Sobre la tarea:
Por favor, reescribe las líneas que van desde el comienzo de los registros hasta la línea con "Baujahr 2015. Langlebige", ambas incluidas, reemplazando "Aufkleber" por "Sticker" sin cambiar nada más.

Entradas de datos guardadas:
--------------------------------------------------
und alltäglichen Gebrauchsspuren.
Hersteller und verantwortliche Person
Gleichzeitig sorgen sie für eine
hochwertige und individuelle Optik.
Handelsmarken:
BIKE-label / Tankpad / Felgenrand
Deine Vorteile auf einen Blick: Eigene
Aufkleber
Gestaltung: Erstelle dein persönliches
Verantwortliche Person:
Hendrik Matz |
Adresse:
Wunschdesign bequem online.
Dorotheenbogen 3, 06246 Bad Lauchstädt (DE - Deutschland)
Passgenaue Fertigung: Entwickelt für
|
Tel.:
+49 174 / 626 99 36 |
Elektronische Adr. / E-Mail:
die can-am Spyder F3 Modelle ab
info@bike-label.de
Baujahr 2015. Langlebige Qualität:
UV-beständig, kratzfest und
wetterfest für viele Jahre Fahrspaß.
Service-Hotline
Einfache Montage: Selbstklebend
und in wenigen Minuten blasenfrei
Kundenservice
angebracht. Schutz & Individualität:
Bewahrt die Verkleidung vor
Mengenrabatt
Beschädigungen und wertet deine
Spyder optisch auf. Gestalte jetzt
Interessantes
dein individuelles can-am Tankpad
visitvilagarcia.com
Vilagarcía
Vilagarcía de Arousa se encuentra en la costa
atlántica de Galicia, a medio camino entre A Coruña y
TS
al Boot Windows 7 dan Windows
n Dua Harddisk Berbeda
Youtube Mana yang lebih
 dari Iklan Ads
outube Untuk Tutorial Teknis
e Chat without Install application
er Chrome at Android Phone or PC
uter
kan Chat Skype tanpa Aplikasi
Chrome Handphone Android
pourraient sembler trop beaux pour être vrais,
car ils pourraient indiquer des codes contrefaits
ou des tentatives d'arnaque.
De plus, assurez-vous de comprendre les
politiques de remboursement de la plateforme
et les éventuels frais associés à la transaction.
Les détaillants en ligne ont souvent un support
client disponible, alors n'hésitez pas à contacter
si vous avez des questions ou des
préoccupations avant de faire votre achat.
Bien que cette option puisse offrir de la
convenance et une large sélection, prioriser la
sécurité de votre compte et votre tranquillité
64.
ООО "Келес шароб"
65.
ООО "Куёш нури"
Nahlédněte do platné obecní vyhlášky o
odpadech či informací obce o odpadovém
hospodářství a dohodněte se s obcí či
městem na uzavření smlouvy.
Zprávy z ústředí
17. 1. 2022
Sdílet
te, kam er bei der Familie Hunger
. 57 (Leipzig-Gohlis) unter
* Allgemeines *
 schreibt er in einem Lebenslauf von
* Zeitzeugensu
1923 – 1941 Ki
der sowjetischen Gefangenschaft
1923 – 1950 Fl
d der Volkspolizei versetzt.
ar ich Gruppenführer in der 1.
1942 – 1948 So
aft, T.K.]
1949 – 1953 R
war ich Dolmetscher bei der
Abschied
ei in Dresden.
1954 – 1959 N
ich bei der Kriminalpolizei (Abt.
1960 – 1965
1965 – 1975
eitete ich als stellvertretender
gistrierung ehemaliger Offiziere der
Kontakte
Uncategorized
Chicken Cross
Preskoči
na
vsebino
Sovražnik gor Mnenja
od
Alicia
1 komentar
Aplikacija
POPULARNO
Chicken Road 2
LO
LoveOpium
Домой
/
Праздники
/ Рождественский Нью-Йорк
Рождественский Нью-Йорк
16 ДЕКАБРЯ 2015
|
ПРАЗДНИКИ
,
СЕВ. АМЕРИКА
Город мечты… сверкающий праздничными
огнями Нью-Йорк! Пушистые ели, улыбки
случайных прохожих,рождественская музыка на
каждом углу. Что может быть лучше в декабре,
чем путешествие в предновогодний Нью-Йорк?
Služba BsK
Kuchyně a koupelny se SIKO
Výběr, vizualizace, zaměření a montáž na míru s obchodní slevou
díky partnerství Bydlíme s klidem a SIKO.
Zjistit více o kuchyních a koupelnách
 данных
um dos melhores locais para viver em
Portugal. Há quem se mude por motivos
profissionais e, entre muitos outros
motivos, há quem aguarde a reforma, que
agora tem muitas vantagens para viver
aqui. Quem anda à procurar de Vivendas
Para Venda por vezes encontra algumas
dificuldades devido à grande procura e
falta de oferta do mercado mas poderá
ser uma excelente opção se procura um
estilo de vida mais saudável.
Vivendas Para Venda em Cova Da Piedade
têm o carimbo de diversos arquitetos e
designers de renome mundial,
--------------------------------------------------
La respuesta:
und alltäglichen Gebrauchsspuren.
Hersteller und verantwortliche Person
Gleichzeitig sorgen sie für eine
hochwertige und individuelle Optik.
Handelsmarken:
BIKE-label / Tankpad / Felgenrand
Deine Vorteile auf einen Blick: Eigene
Sticker
Gestaltung: Erstelle dein persönliches
Verantwortliche Person:
Hendrik Matz |
Adresse:
Wunschdesign bequem online.
Dorotheenbogen 3, 06246 Bad Lauchstädt (DE - Deutschland)
Passgenaue Fertigung: Entwickelt für
|
Tel.:
+49 174 / 626 99 36 |
Elektronische Adr. / E-Mail:
die can-am Spyder F3 Modelle ab
info@bike-label.de
Baujahr 2015. Langlebige Qualität:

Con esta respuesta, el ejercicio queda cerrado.